__TRY IT__
First find the line with "3. Members noted" in the entries below, then set down exactly every line through the line with "4. Members also", that line included.

■ ■ ■ ■ ■ ■ ■

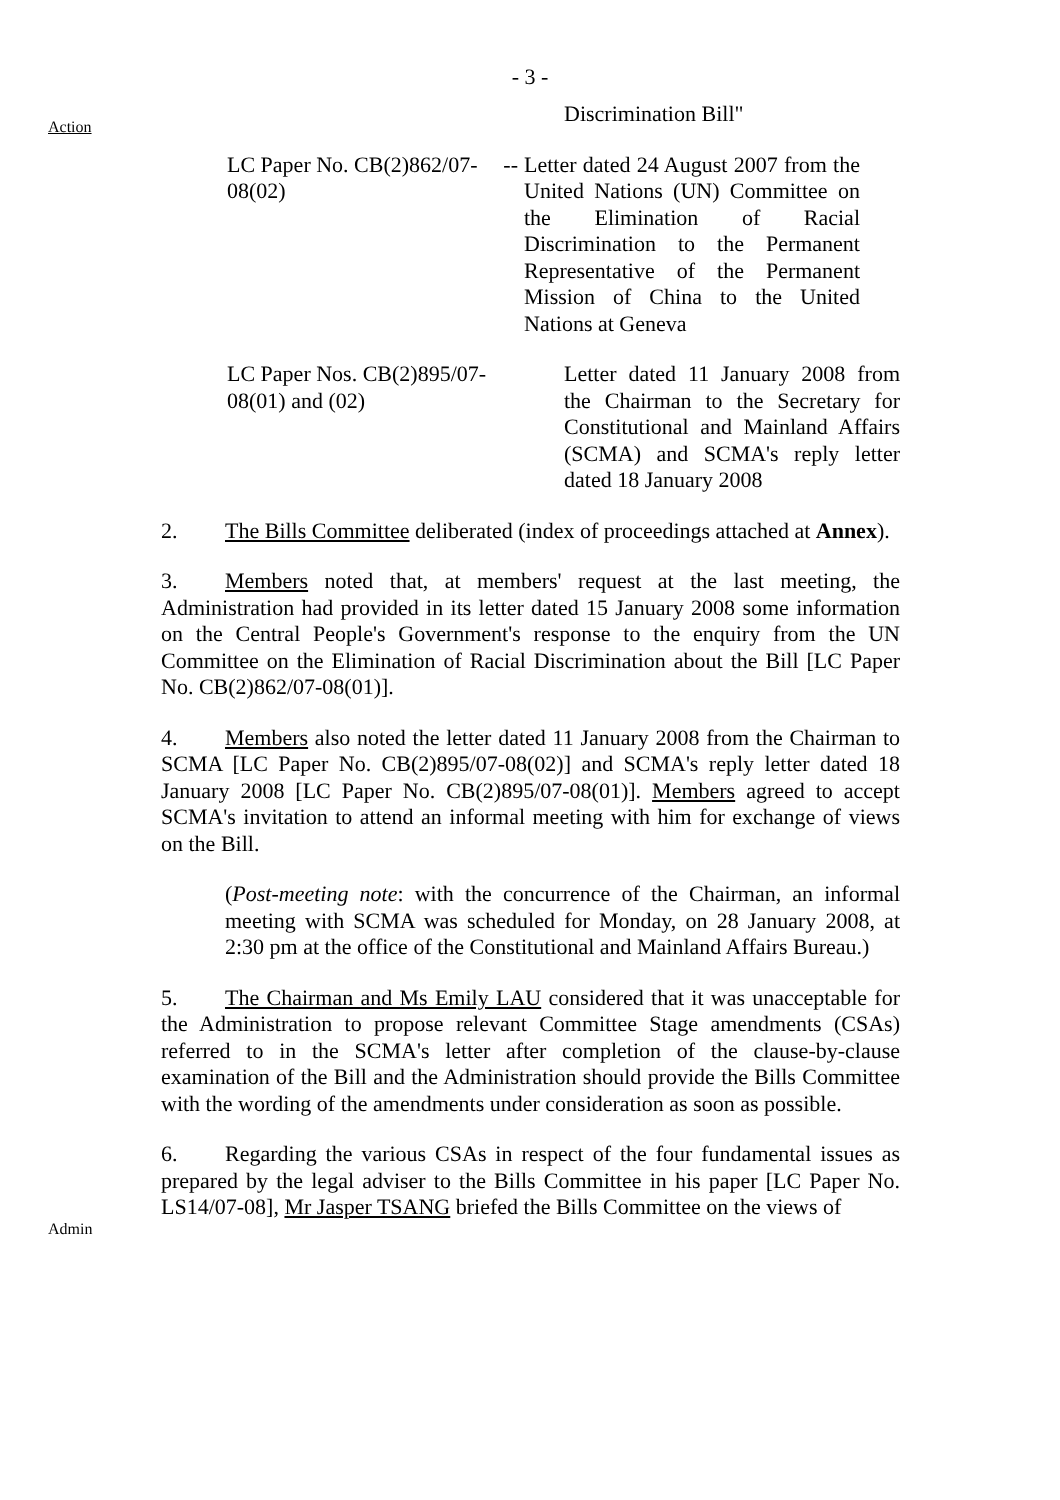- 3 -
Action
Admin
Discrimination Bill"
LC Paper No. CB(2)862/07-08(02)
--
Letter dated 24 August 2007 from the United Nations (UN) Committee on the Elimination of Racial Discrimination to the Permanent Representative of the Permanent Mission of China to the United Nations at Geneva
LC Paper Nos. CB(2)895/07-08(01) and (02)
Letter dated 11 January 2008 from the Chairman to the Secretary for Constitutional and Mainland Affairs (SCMA) and SCMA's reply letter dated 18 January 2008
2. The Bills Committee deliberated (index of proceedings attached at Annex).
3. Members noted that, at members' request at the last meeting, the Administration had provided in its letter dated 15 January 2008 some information on the Central People's Government's response to the enquiry from the UN Committee on the Elimination of Racial Discrimination about the Bill [LC Paper No. CB(2)862/07-08(01)].
4. Members also noted the letter dated 11 January 2008 from the Chairman to SCMA [LC Paper No. CB(2)895/07-08(02)] and SCMA's reply letter dated 18 January 2008 [LC Paper No. CB(2)895/07-08(01)]. Members agreed to accept SCMA's invitation to attend an informal meeting with him for exchange of views on the Bill.
(Post-meeting note: with the concurrence of the Chairman, an informal meeting with SCMA was scheduled for Monday, on 28 January 2008, at 2:30 pm at the office of the Constitutional and Mainland Affairs Bureau.)
5. The Chairman and Ms Emily LAU considered that it was unacceptable for the Administration to propose relevant Committee Stage amendments (CSAs) referred to in the SCMA's letter after completion of the clause-by-clause examination of the Bill and the Administration should provide the Bills Committee with the wording of the amendments under consideration as soon as possible.
6. Regarding the various CSAs in respect of the four fundamental issues as prepared by the legal adviser to the Bills Committee in his paper [LC Paper No. LS14/07-08], Mr Jasper TSANG briefed the Bills Committee on the views of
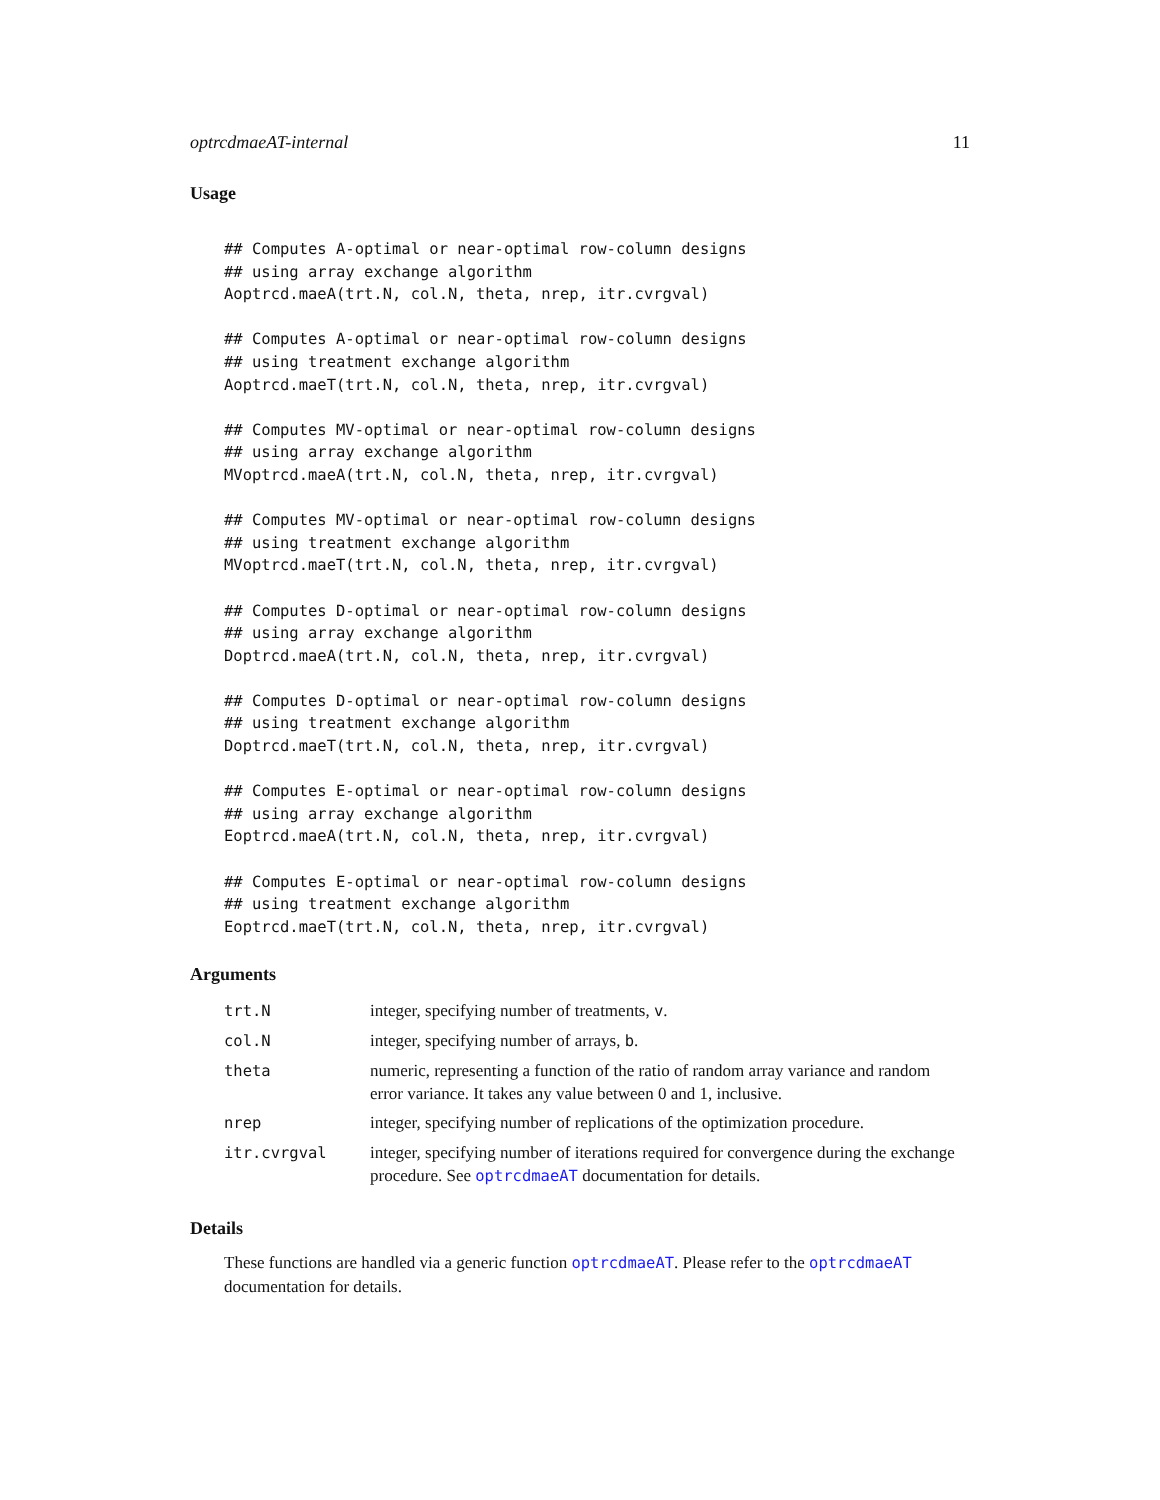optrcdmaeAT-internal 11
Usage
## Computes A-optimal or near-optimal row-column designs
## using array exchange algorithm
Aoptrcd.maeA(trt.N, col.N, theta, nrep, itr.cvrgval)

## Computes A-optimal or near-optimal row-column designs
## using treatment exchange algorithm
Aoptrcd.maeT(trt.N, col.N, theta, nrep, itr.cvrgval)

## Computes MV-optimal or near-optimal row-column designs
## using array exchange algorithm
MVoptrcd.maeA(trt.N, col.N, theta, nrep, itr.cvrgval)

## Computes MV-optimal or near-optimal row-column designs
## using treatment exchange algorithm
MVoptrcd.maeT(trt.N, col.N, theta, nrep, itr.cvrgval)

## Computes D-optimal or near-optimal row-column designs
## using array exchange algorithm
Doptrcd.maeA(trt.N, col.N, theta, nrep, itr.cvrgval)

## Computes D-optimal or near-optimal row-column designs
## using treatment exchange algorithm
Doptrcd.maeT(trt.N, col.N, theta, nrep, itr.cvrgval)

## Computes E-optimal or near-optimal row-column designs
## using array exchange algorithm
Eoptrcd.maeA(trt.N, col.N, theta, nrep, itr.cvrgval)

## Computes E-optimal or near-optimal row-column designs
## using treatment exchange algorithm
Eoptrcd.maeT(trt.N, col.N, theta, nrep, itr.cvrgval)
Arguments
| trt.N | integer, specifying number of treatments, v . |
| col.N | integer, specifying number of arrays, b . |
| theta | numeric, representing a function of the ratio of random array variance and random error variance. It takes any value between 0 and 1, inclusive. |
| nrep | integer, specifying number of replications of the optimization procedure. |
| itr.cvrgval | integer, specifying number of iterations required for convergence during the exchange procedure. See optrcdmaeAT documentation for details. |
Details
These functions are handled via a generic function optrcdmaeAT. Please refer to the optrcdmaeAT documentation for details.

■ ■ ■ ■ ■ ■ ■

__EXPECTED ANSWER__
3. Members noted that, at members' request at the last meeting, the Administration had provided in its letter dated 15 January 2008 some information on the Central People's Government's response to the enquiry from the UN Committee on the Elimination of Racial Discrimination about the Bill [LC Paper No. CB(2)862/07-08(01)].
4. Members also noted the letter dated 11 January 2008 from the Chairman to SCMA [LC Paper No. CB(2)895/07-08(02)] and SCMA's reply letter dated 18 January 2008 [LC Paper No. CB(2)895/07-08(01)]. Members agreed to accept SCMA's invitation to attend an informal meeting with him for exchange of views on the Bill.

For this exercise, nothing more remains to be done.